2. There are plenty of costs to crime, both economically and socially, that are never added up by the penny pinchers. They add up the cost of incarceration but not the cost of keeping criminals on the street to do it again and again.

Posted by: TarlsQtr | Jul 12, 2022 11:57:42 PM

The United States spends nearly $300 billion annually to police communities and incarcerate 2.2 million people.
The societal costs of incarceration—lost earnings, adverse health effects, and the damage to the families of the incarcerated—are estimated at up to three times the direct costs, bringing the total burden of our criminal justice system to $1.2 trillion.
The outcomes of this expense are only a marginal reduction in crime, reduced earnings for the convicted, and a high likelihood of formerly incarcerated individuals returning to prison.
The value citizens place on the small increases in deterrence is difficult to quantify, but as a matter of logic it must be substantial to merit incurring the measured costs.

Posted by: moshopino | Jul 13, 2022 3:35:37 PM

The direct governmental cost of our corrections and criminal justice system was $295.6 billion in 2016, according to the Bureau of Justice Statistics.[1] With more than 2.2 million people incarcerated, this sum amounts to nearly $134,400 per person detained.

Roughly half of these funds—$142.5 billion—are dedicated to police protection. The next largest share of this expense—$88.5 billion—is the cost of operating the nation’s prisons, jails, and parole and probation systems. The remainder—$64.7 billion—is spent on the judicial and legal systems.[2] As shown in the following chart, local governments pay more than half of the total costs—mostly for policing, while the federal government pays just one-sixth.[3] States spend the most on corrections, a reflection of the fact that nearly 60 percent of all detainees (1.3 million people) are held in state prisons

Posted by: خرید ساعت اینویکتا | Jul 13, 2022 3:37:28 PM

A study by the Brookings Institution found that only 55 percent of former prisoners had any earnings in the year following release, and of those, only 20 percent (or 11 percent of the total) earned more than the federal minimum wage (roughly $15,000). While these figures largely reflect the experiences of individuals prior to their time in prison, as noted here, another study found at least a 24 percentage-point drop in employment among those who were steadily employed before being incarcerated for a year or more. Further, the aggregate figures obscure distinctions, and there are stark racial differences in the likelihood of being unemployed, as shown in the chart below. The greatest difference in post-incarceration unemployment rates compared to the general population is for Black women—a difference of 37.2 percent.

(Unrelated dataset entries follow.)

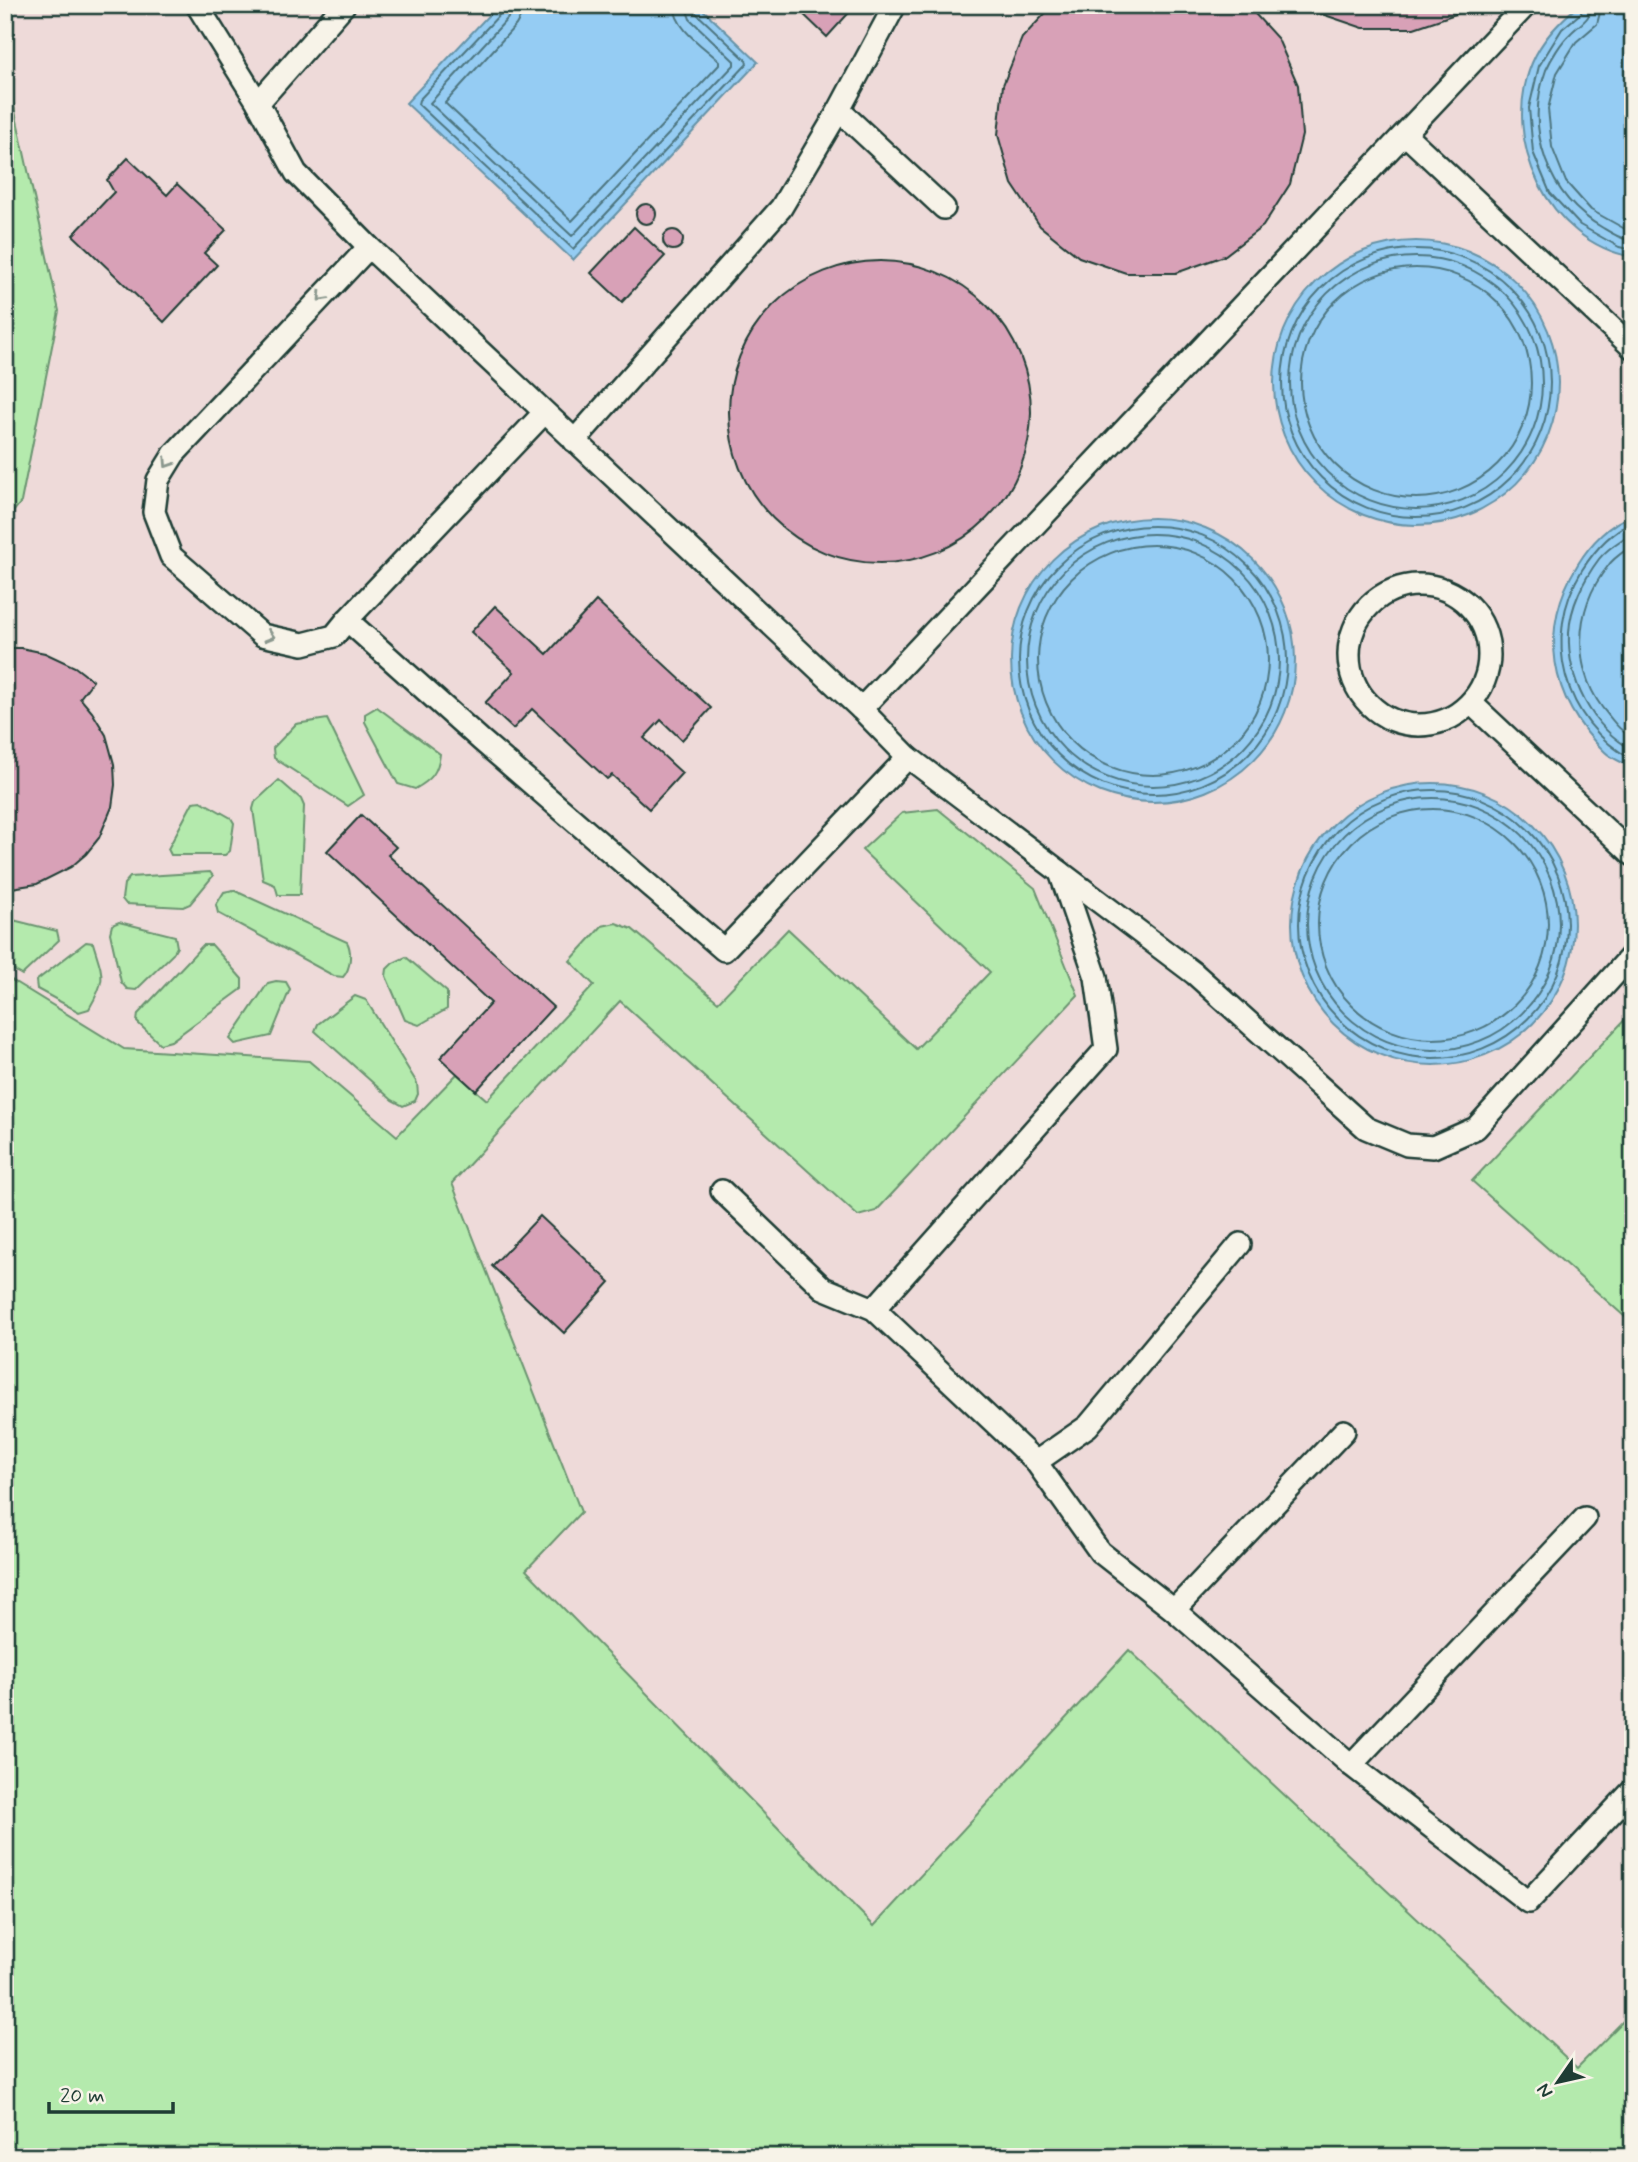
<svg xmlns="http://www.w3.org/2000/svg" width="1638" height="2162" font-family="Mynerve,sans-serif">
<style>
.green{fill:#b4eaad;stroke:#6a9470;stroke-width:2}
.water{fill:#95ccf3;stroke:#6693a7;stroke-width:2}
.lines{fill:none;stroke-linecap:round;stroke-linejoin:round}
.shore{stroke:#4e7680;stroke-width:2}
.building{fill:#d8a1b7;stroke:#1f3d34;stroke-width:2}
.service-casing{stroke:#1f3d34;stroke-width:26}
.service{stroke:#f7f3e8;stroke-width:21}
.oneway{stroke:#8b988e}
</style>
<rect width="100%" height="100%" fill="#eedad9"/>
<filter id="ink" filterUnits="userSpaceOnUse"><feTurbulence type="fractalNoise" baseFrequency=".0143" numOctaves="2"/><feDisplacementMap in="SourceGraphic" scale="14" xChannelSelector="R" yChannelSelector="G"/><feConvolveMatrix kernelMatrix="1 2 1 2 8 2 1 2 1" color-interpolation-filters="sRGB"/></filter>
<g filter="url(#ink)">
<g class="green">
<polygon points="5,66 59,311 21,502 5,522"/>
<path d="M377,707L440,754C438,773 431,780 415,789L398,784L365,722V714Z"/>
<polygon points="327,719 364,795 348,806 274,758 273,748 296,724"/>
<polygon points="279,780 301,799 304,806 300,895 278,895 275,885 263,880 253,809 255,802"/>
<polygon points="201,801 231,818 234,823 230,851 225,855 171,855 168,849 193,802"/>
<polygon points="938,809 1035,888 1078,995 876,1211 858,1216 620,1001 452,1183 581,1512 526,1570 874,1926 1129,1650 1577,2068 1633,2011 1633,2157 5,2157 5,976 124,1049 309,1061 397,1136 457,1074 487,1100 594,985 570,961 602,926 616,923 632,929 718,1002 788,929 916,1049 990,972 862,850 902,813"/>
<polygon points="210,872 213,876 190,904 183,907 126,904 122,899 124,884 130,877"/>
<path d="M233,890L347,942C352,951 351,969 343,977L334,976L218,913L216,905L224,892Z"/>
<polygon points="5,918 57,931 59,940 22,975 5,965"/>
<polygon points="119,922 175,936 177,947 173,954 136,990 127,989 121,982 110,933 112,925"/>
<path d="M86,942L93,943C103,976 107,978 89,1009L79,1012L37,989L36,981Z"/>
<polygon points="203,945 212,945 242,979 242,989 171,1041 160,1044 137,1022 138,1014"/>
<polygon points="406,957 447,992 447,1009 419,1025 405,1020 386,976 387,969 393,963"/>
<polygon points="276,981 286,982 290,989 271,1036 235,1044 230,1039 268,983"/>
<polygon points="355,996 366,1000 417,1083 418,1094 415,1101 403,1106 392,1100 315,1031 318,1024"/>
<polygon points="1633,1011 1633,1324 1472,1181"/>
</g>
<g class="water">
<polygon points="498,5 698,5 758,62 573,260 406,103"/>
<path d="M1579,5H1633V257C1548,242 1500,140 1532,63C1542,39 1560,21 1579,5Z"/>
<circle cx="1416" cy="383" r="142"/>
<path d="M1633,515V768C1624,763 1612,759 1605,752C1549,699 1538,629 1578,564C1590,544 1610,523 1633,515Z"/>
<circle cx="1153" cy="660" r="142"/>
<circle cx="1433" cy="924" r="141"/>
</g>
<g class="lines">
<g class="shore">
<polyline points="503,5 501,13 419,100 418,104 573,249 747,64 746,60 696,13 694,5"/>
<polyline points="512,5 508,18 430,103 572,236 734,65 734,61 690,19 685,5"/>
<path d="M522,5L521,16L516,25L445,103L572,221L719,65V61C703,46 675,29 674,5"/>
<polyline points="1583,5 1581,13 1562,29 1539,66 1529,108 1533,152 1550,193 1580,225 1619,247 1633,250"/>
<path d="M1592,5C1591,20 1579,24 1570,34C1561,42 1551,59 1546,70C1524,130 1548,197 1603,228C1613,234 1621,239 1633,241"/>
<polyline points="1602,5 1597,24 1576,42 1557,73 1548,109 1552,147 1566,182 1591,210 1625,229 1633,230"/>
<circle cx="1416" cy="383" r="134"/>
<circle cx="1416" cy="383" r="126"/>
<circle cx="1416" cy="383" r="115"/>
<path d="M1633,522C1612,531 1594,551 1582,570C1541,638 1563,722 1633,760"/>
<circle cx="1153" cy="660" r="134"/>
<path d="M1633,532C1622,540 1607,548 1599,559C1584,579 1570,607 1569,633C1567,680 1592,728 1633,750"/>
<circle cx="1153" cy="660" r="126"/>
<circle cx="1153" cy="660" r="115"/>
<path d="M1633,545C1625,551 1614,557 1608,566C1573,610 1571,673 1609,716C1616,725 1622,732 1633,738"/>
<circle cx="1433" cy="924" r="134"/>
<circle cx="1433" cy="924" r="126"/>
<circle cx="1433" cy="924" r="115"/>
</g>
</g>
<g class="building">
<polygon points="803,5 856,5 827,37 799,10"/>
<polygon points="1053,5 1247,5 1278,39 1298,85 1302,135 1290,184 1263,226 1224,256 1176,273 1126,273 1079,257 1040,226 1012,184 998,135 1003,85 1022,38"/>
<polygon points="1307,5 1470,5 1461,12 1414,28 1363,28 1316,12"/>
<polygon points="128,158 167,195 177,184 226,230 204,253 217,265 164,322 73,235 114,192 107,180"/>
<circle cx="646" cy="214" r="10"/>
<polygon points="634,227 665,256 622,302 591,273"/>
<circle cx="673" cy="240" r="10"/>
<circle cx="880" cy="412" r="151"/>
<polygon points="596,601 711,708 682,740 661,720 644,738 682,773 649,809 612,775 607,779 532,709 513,729 485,703 514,672 471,632 495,606 547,654"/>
<polygon points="5,648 21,648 45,653 75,667 93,681 80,698 92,712 106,735 114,764 115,785 112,807 99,838 86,854 71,867 37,884 5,889"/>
<polygon points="361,815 396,847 388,855 553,1007 476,1091 440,1058 491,1003 327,851"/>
<polygon points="540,1216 610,1282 564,1333 492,1266"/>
</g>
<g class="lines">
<defs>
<g id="service">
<polyline points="197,5 258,103 296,173 369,247 861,709 908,757 1195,974 1366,1128 1407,1145 1433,1147 1476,1128 1633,954"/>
<polyline points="258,103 344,5"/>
<polyline points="839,110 944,208"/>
<polyline points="1405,134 1633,348"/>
<polyline points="544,413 347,620 481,740 724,950 908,757"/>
<polyline points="574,441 781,208 839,110 895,5"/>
<circle cx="1419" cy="655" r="70"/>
<polyline points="347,620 334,636 303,644 262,635 171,556 154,512 158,480 174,454 369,247"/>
<polyline points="1471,703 1633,855"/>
<polyline points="861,709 1526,5"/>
<polyline points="722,1191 823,1288 874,1309 1036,1462 1088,1426 1240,1244"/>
<polyline points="874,1309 1106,1049 1096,977 1060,872"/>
<polyline points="1036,1462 1100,1552 1174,1610 1351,1765 1528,1902 1633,1790"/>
<polyline points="1174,1610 1344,1431"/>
<polyline points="1351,1765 1585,1518"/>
</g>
</defs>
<use href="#service" class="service-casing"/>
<use href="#service" class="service"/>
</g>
<defs><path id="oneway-chevron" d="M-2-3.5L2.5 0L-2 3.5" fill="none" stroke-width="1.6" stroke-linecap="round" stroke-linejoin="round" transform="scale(1.75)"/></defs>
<g class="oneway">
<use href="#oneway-chevron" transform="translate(322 297) rotate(133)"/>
<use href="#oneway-chevron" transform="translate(168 463) rotate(123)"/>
<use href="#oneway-chevron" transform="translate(270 636) rotate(17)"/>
</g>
</g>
<rect width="1638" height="2162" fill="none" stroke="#f7f3e8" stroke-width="28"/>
<rect x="14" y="14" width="1610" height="2134" fill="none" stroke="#1f3d34" stroke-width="2.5" filter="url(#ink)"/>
<g transform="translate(1558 2082) rotate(236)" stroke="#f7f3e8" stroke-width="5" paint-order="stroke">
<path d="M0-5L12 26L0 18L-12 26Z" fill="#1f3d34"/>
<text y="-10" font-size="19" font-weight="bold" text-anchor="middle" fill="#1f3d34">N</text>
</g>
<path d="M49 2102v10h124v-10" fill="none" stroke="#1f3d34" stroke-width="3.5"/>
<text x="60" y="2102" font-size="21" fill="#1f3d34" stroke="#f7f3e8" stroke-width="5" paint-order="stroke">20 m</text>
</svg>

White men faced the weakest incarceration penalty with a difference of 14.1 percent

Posted by: خرید ساعت | Jul 13, 2022 3:39:11 PM

So, what should we spend on incarceration? The amount actually spent is insignificant. The important number is what you are willing to spend.

But you both miss the point. What about the cost of not incarcerating people? If someone steals a $30,000 Lexus, is that added up by anyone for the cost of not incarceration? Lost work for victims of crime?

Why is only one side of the equation solved?

Answer: Because the pro-criminal bar and academia would find it inconvenient.